Derivative-Work Dispute And Clean-Room Validity Under Prior Exposure
Sources: 1 • Confidence: High • Updated: 2026-04-12 10:23
Key takeaways
- Mark Pilgrim argues that chardet 7.0.0 cannot be relicensed to MIT because it is a modification of LGPL-licensed work and is not a valid clean-room implementation given the maintainers' prior exposure to the code.
- The chardet project was originally released in 2006 by Mark Pilgrim under the LGPL.
- AI coding agents can produce a fresh codebase from a specification and tests fast enough to approximate a clean-room reimplementation workflow compared to traditional multi-team clean-room processes.
- Dan Blanchard reports using the JPlag tool and obtaining low similarity scores for chardet 7.0.0 versus prior versions, while older versions show high similarity with each other.
- A key ecosystem watch item is whether low-cost reimplementation from test suites will cause software to re-emerge under more permissive open-source or proprietary licenses at scale.
Sections
Derivative-Work Dispute And Clean-Room Validity Under Prior Exposure
- Mark Pilgrim argues that chardet 7.0.0 cannot be relicensed to MIT because it is a modification of LGPL-licensed work and is not a valid clean-room implementation given the maintainers' prior exposure to the code.
- Dan Blanchard asserts that chardet 7.0.0 is an independent work and therefore can be MIT licensed despite the project's LGPL history.
- Dan Blanchard acknowledges that a traditional clean-room separation did not exist because he had extensive prior knowledge of the original chardet codebase from maintaining it for over a decade.
- The dispute over whether chardet 7.0.0 can be MIT licensed is expected to be difficult to resolve definitively in the near term.
License Transition Via Rewrite With Same Name And Api
- The chardet project was originally released in 2006 by Mark Pilgrim under the LGPL.
- chardet has been maintained by others since 2011, and Dan Blanchard has made every release since version 1.1 in July 2012.

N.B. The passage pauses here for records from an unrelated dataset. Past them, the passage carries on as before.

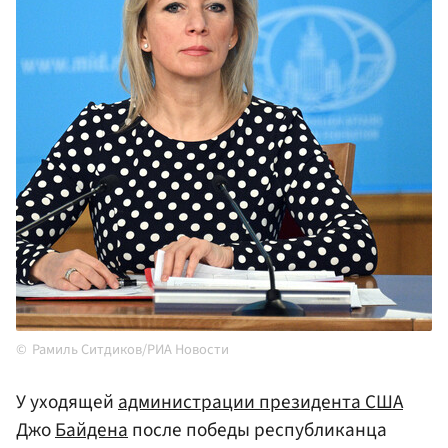
Рамиль Ситдиков/РИА Новости
У уходящей
администрации президента США
Джо
Байдена
после победы республиканца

- Dan Blanchard released chardet 7.0.0 and described it as a ground-up rewrite under the MIT license that keeps the same package name and public API as a drop-in replacement for 5.x/6.x.
Ai-Assisted Reimplementation Lowers Clean-Room Friction
- AI coding agents can produce a fresh codebase from a specification and tests fast enough to approximate a clean-room reimplementation workflow compared to traditional multi-team clean-room processes.
- Dan Blanchard reports that the rewrite process began in an empty repository, included instructing Claude not to use LGPL/GPL-licensed code, and proceeded via iterative review, testing, and refinement.
Similarity Measurement As Evidence Standard (And Its Limits)
- Dan Blanchard reports using the JPlag tool and obtaining low similarity scores for chardet 7.0.0 versus prior versions, while older versions show high similarity with each other.
- Dan Blanchard argues that non-derivation can be supported by measurement of structural independence rather than strict clean-room process separation alone.
Forward-Looking Ecosystem And Litigation Watch Items
- A key ecosystem watch item is whether low-cost reimplementation from test suites will cause software to re-emerge under more permissive open-source or proprietary licenses at scale.
- Well-funded litigation is expected to emerge around AI-assisted clean-room-like rewrites as commercial firms perceive their IP is threatened by cheap reimplementation.
Watchlist
- A key ecosystem watch item is whether low-cost reimplementation from test suites will cause software to re-emerge under more permissive open-source or proprietary licenses at scale.
Unknowns
- Is chardet 7.0.0 legally considered an independent work or a derivative of prior LGPL-licensed versions?
- Can similarity measurements (as described) serve as persuasive evidence of non-derivation in legal or widely accepted community processes?
- Are the reported JPlag similarity results reproducible with independent tools, configurations, and reviewers?
- Was the model used in the rewrite trained on the original chardet repository, and if so, how should that training exposure affect clean-room and derivative-work analysis?
- What, if any, authoritative third-party positions (legal analyses, foundations, distributors) will emerge that materially change how the ecosystem treats chardet 7.0.0?